Comparing Examples 9 to 12, it was found that Examples 10 and 12 using hydrogenated MDI as isocyanate showed high chemical resistance. Moreover, Example 9 and 10 whose polyurethane resin is 60-90 mass% can be compatible with adhesiveness and high chemical resistance with respect to the solid content of a polyurethane resin, and the total solid content of an acrylic resin 100 mass%. I understood.
On the other hand, Comparative Examples 3 and 4 had poor adhesion because the emulsion composition did not contain an acrylic resin emulsion.
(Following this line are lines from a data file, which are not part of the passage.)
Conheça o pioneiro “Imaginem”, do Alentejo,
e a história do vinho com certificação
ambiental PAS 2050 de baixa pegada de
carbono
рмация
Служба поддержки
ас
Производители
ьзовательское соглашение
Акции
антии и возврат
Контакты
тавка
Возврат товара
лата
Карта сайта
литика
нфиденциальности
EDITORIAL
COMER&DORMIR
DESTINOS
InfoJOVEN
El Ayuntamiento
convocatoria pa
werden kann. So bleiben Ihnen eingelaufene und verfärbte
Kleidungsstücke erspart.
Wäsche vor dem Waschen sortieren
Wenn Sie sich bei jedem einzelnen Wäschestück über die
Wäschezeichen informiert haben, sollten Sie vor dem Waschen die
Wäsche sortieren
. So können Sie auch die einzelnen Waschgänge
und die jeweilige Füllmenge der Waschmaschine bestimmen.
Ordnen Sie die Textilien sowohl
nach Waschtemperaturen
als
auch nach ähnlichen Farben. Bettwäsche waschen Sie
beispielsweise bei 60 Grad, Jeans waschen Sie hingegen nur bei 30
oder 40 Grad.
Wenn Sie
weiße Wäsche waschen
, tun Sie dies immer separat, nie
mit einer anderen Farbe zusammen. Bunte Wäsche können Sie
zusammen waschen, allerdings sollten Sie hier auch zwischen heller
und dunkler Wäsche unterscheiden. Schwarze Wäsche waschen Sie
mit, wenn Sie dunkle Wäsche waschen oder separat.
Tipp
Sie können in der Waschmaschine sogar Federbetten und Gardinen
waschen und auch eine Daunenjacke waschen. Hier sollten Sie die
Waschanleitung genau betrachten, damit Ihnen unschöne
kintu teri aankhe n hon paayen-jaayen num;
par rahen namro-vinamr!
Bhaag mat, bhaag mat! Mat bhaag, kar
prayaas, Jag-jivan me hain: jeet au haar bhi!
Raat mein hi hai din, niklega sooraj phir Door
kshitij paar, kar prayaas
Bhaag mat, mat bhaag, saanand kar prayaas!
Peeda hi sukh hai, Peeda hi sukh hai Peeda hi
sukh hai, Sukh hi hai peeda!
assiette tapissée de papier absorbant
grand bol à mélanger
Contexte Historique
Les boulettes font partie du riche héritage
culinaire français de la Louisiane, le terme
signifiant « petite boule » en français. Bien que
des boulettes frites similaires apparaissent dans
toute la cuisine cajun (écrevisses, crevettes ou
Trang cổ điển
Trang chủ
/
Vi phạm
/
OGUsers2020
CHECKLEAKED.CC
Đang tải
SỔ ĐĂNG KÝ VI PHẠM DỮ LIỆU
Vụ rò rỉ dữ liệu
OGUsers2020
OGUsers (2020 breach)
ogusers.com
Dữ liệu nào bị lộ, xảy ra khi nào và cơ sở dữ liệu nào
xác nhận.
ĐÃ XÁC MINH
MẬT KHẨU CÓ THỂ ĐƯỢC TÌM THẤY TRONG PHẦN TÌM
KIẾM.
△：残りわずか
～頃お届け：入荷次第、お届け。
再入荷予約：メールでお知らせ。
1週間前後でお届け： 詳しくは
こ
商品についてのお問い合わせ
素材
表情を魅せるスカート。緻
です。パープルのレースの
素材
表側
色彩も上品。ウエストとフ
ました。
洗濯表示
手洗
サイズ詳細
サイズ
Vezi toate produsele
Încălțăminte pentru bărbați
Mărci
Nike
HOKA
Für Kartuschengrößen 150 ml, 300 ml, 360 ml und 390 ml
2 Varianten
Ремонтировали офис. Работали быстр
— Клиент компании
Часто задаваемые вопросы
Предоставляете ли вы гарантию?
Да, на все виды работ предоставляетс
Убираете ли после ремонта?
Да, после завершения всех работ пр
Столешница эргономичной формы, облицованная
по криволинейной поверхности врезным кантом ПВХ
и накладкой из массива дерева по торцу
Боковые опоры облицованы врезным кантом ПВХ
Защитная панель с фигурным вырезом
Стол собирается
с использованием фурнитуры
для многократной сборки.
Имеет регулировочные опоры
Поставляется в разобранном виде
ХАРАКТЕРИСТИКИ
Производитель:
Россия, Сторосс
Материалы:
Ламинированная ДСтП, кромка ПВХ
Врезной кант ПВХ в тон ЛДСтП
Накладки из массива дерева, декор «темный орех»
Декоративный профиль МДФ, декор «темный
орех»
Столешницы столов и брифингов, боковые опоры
  From Table 3, in Examples 13 to 20, even though the plastic film was an untreated polyester film, a coating film having excellent adhesion was obtained.

Claims (8)

An emulsion composition for plastic film coating comprising a polyurethane resin emulsion and an acrylic resin emulsion,
The polyurethane resin is
(A) a structure derived from a polycarbonate polyol, (b) a structure derived from an acidic group-containing polyol, (c) a structure derived from a polyisocyanate compound,
Have
The emulsion composition, wherein the total concentration of urethane groups and urea groups in the polyurethane resin is 5% by mass or more and less than 15% by mass.   The emulsion composition according to claim 1, wherein the total concentration of urethane groups and urea groups in the polyurethane resin is 10% by mass or more and less than 15% by mass.   (C) The emulsion composition of Claim 1 or 2 in which a polyisocyanate compound contains hydrogenated MDI and / or isophorone diisocyanate.   The solid content of the polyurethane resin is 60 to 90% by mass when the total solid content of the polyurethane resin and the acrylic resin is 100% by mass. An emulsion composition as described.   The coating material containing the emulsion composition as described in any one of Claims 1-4.   Hardened | cured material formed by hardening | curing the emulsion composition as described in any one of Claims 1-4.   The laminated body which coat | covered the emulsion composition as described in any one of Claims 1-4 on the plastic film.   The laminate according to claim 7, wherein the plastic is a polyester resin.